■ Your goal: Reproduce the lines from the one with "terminales y funcionará" to the one with "generando todas las", both included.

────────────────

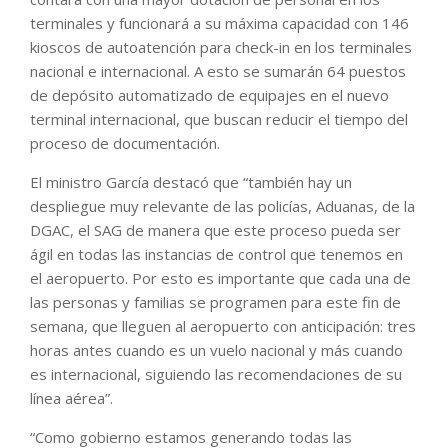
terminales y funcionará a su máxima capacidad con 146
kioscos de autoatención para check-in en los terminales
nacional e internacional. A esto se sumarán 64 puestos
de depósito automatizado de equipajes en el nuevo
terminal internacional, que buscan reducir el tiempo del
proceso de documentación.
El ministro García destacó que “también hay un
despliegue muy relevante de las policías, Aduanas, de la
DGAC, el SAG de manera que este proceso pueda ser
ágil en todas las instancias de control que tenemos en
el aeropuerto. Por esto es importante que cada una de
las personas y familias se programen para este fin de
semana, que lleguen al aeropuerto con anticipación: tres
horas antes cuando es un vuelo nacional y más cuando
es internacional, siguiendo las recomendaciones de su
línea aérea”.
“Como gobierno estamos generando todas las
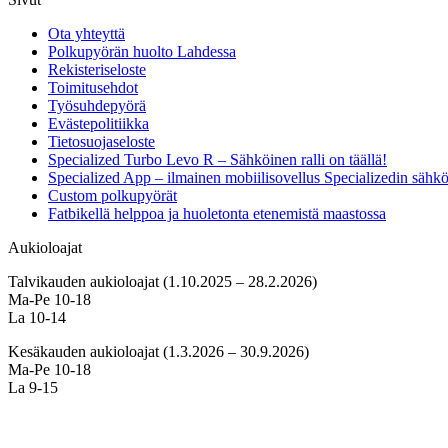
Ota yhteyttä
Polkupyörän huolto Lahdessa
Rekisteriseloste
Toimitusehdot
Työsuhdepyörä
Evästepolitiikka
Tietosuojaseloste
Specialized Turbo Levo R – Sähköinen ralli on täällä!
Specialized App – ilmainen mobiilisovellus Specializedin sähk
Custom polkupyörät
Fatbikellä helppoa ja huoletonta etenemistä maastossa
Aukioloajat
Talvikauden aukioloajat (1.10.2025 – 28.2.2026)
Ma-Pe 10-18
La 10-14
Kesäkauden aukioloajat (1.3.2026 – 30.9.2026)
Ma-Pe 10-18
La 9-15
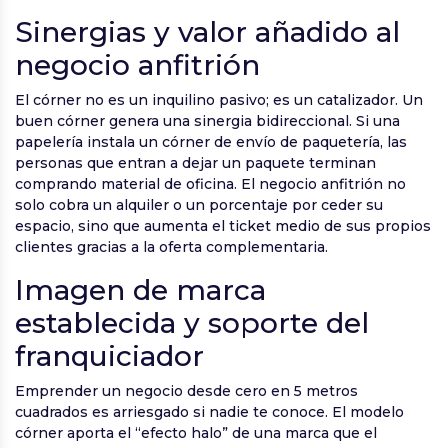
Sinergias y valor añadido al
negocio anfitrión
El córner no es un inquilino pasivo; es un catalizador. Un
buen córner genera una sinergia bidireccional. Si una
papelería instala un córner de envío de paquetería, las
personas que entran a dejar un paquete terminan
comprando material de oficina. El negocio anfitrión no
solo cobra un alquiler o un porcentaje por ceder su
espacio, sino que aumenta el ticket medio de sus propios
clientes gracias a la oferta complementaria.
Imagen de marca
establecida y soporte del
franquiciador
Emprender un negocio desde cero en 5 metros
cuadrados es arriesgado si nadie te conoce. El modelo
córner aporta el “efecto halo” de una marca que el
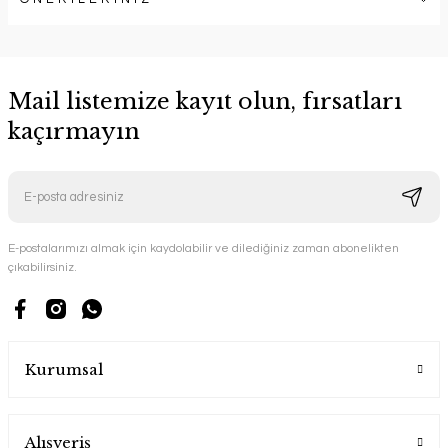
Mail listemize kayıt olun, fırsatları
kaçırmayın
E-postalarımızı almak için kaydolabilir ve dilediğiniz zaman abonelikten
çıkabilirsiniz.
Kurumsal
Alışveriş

────────────────

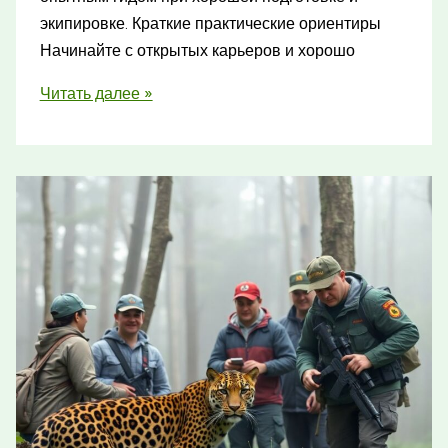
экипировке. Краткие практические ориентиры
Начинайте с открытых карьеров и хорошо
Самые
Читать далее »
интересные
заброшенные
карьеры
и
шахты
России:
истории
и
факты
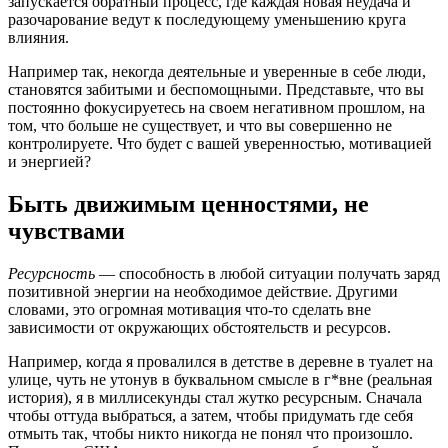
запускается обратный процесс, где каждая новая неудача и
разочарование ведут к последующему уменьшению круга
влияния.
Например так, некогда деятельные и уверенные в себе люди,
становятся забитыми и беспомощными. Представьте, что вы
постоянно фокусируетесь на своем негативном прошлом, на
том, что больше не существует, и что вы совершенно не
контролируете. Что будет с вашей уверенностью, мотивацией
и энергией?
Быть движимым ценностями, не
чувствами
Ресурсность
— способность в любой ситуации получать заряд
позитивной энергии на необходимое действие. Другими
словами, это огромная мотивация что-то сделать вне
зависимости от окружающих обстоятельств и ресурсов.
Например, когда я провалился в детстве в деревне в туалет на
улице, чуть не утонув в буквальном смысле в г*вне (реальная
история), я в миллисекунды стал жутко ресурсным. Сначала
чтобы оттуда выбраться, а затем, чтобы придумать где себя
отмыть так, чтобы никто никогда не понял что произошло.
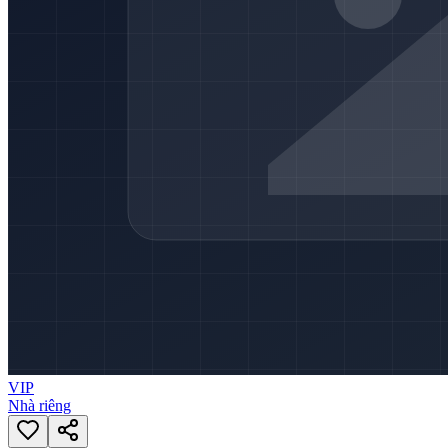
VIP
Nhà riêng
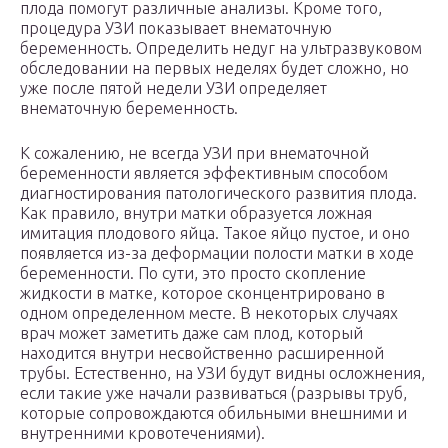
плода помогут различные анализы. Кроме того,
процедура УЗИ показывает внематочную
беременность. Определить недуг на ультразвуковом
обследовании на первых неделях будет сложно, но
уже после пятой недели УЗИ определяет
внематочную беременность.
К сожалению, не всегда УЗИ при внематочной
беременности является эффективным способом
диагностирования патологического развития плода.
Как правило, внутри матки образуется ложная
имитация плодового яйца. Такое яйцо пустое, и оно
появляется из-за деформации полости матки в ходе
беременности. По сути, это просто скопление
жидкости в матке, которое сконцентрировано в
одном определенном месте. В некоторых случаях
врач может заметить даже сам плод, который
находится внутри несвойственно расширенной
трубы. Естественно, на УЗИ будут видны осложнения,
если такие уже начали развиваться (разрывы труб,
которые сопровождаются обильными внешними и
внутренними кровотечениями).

────────────────

■ The completed task:
terminales y funcionará a su máxima capacidad con 146
kioscos de autoatención para check-in en los terminales
nacional e internacional. A esto se sumarán 64 puestos
de depósito automatizado de equipajes en el nuevo
terminal internacional, que buscan reducir el tiempo del
proceso de documentación.
El ministro García destacó que “también hay un
despliegue muy relevante de las policías, Aduanas, de la
DGAC, el SAG de manera que este proceso pueda ser
ágil en todas las instancias de control que tenemos en
el aeropuerto. Por esto es importante que cada una de
las personas y familias se programen para este fin de
semana, que lleguen al aeropuerto con anticipación: tres
horas antes cuando es un vuelo nacional y más cuando
es internacional, siguiendo las recomendaciones de su
línea aérea”.
“Como gobierno estamos generando todas las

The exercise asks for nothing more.